2. Transform ES cells in culture
Expose the cultured cells to the DNA so that some will incorporate it.
3. Select for successfully transformed cells.
4. Inject these cells into the inner cell mass (ICM) of mouse blastocysts.
5. Embryo transfer
Prepare a pseudopregnant animal (by mating a female animal with a vasectomized male). The stimulus of mating elicits the hormonal changes needed to make her uterus receptive.
Transfer the embryos into her uterus.
Hope that they implant successfully and develop into healthy pups (no more than one-third will).
6. Test her offspring
Remove a small piece of tissue from the tail and examine its DNA for the desired gene. No more than 10–20% will have it, and they will be heterozygous for the gene.
7. Establish a transgenic strain
Mate two heterozygous animals and screen their offspring for the 1 in 4 that will be homozygous for the transgene.

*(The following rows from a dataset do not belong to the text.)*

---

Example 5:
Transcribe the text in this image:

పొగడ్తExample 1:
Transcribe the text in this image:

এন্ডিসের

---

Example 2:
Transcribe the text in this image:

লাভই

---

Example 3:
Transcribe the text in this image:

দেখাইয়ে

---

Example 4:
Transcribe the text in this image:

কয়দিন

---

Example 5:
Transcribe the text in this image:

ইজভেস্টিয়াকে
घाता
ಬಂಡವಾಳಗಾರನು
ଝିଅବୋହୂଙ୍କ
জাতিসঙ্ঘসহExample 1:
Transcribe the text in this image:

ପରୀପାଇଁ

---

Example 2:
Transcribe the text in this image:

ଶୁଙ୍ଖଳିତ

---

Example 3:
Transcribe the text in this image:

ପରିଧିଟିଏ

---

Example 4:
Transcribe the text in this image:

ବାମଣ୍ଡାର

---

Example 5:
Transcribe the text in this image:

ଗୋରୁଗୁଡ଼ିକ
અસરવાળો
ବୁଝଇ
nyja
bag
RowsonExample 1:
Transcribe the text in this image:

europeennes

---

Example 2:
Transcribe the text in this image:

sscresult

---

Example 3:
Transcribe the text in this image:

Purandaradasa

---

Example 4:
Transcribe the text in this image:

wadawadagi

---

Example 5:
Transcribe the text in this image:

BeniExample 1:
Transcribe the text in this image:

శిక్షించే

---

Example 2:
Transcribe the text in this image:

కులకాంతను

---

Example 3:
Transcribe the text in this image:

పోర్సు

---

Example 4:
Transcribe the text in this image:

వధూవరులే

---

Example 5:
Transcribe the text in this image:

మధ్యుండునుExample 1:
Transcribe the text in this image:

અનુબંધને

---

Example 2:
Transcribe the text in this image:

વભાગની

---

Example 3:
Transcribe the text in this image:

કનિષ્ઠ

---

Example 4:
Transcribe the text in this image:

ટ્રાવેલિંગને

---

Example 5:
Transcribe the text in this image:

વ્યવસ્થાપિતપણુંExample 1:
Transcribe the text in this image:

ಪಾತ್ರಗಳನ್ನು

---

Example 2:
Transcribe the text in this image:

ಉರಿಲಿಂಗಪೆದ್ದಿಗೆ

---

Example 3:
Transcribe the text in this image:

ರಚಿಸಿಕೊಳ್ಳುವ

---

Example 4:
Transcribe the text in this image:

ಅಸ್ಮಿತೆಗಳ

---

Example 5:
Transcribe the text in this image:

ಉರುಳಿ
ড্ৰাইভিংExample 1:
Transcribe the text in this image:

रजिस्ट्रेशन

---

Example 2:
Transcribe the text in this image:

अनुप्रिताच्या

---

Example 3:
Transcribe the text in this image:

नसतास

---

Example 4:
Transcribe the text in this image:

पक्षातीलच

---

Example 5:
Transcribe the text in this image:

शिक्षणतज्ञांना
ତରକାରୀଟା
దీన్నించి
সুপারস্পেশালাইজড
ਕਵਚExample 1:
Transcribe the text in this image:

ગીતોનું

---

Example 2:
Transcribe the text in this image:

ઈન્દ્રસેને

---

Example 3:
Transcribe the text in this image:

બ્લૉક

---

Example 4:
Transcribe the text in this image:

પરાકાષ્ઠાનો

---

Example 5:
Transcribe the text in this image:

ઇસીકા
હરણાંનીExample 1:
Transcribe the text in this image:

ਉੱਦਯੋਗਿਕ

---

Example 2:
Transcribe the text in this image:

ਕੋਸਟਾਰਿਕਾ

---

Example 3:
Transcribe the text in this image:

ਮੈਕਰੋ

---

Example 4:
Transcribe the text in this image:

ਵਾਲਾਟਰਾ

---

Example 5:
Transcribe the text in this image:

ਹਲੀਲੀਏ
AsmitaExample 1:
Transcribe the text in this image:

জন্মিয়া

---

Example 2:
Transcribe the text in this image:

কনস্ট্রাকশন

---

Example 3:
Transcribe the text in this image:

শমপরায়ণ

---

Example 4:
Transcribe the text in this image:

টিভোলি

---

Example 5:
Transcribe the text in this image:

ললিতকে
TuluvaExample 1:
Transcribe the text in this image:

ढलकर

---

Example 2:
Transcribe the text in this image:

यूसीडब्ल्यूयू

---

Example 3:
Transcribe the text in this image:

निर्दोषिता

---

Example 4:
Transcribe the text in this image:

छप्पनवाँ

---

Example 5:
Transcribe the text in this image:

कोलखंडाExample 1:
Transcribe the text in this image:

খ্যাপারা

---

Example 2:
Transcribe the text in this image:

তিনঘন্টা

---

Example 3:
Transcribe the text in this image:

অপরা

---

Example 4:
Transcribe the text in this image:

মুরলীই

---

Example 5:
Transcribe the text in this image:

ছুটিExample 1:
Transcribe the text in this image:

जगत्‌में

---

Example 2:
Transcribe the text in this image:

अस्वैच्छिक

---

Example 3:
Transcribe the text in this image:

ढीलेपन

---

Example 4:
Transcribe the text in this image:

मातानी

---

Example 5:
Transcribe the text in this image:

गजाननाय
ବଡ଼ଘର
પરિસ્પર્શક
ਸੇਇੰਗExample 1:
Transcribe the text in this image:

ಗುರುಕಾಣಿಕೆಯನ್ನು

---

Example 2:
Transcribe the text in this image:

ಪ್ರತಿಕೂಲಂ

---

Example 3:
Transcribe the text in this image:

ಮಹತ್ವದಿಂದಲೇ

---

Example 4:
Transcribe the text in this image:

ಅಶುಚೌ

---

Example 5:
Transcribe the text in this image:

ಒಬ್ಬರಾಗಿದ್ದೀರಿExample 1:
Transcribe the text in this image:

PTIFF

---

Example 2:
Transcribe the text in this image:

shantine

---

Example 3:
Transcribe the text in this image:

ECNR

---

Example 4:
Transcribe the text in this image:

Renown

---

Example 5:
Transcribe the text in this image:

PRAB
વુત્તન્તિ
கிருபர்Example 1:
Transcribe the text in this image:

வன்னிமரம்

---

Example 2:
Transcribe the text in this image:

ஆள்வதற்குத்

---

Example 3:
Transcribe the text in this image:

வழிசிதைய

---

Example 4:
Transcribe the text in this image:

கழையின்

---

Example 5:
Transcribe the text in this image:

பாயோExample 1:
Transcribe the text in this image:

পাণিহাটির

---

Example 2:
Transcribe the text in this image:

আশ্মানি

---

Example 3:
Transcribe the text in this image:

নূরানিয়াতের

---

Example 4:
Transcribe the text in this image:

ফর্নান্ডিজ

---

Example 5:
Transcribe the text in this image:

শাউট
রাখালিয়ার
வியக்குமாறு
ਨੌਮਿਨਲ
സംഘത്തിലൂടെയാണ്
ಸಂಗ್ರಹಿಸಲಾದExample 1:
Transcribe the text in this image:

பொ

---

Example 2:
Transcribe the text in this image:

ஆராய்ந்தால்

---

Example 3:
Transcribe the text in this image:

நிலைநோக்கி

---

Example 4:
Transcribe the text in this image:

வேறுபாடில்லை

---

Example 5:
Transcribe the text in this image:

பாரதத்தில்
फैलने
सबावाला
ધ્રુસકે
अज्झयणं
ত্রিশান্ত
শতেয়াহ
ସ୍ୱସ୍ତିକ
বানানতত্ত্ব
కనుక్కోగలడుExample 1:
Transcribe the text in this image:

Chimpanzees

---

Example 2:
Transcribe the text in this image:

Mating these will found the transgenic strain.
The Pronucleus Method (Method "2")
1. Prepare your DNA as in Method 1
2. Transform fertilized eggs
Harvest freshly fertilized eggs before the sperm head has become a pronucleus.
Inject the male pronucleus with your DNA.
When the pronuclei have fused to form the diploid zygote nucleus, allow the zygote to divide by mitosis to form a 2-cell embryo.
3. Implant the embryos in a pseudopregnant foster mother and proceed as in Method 1.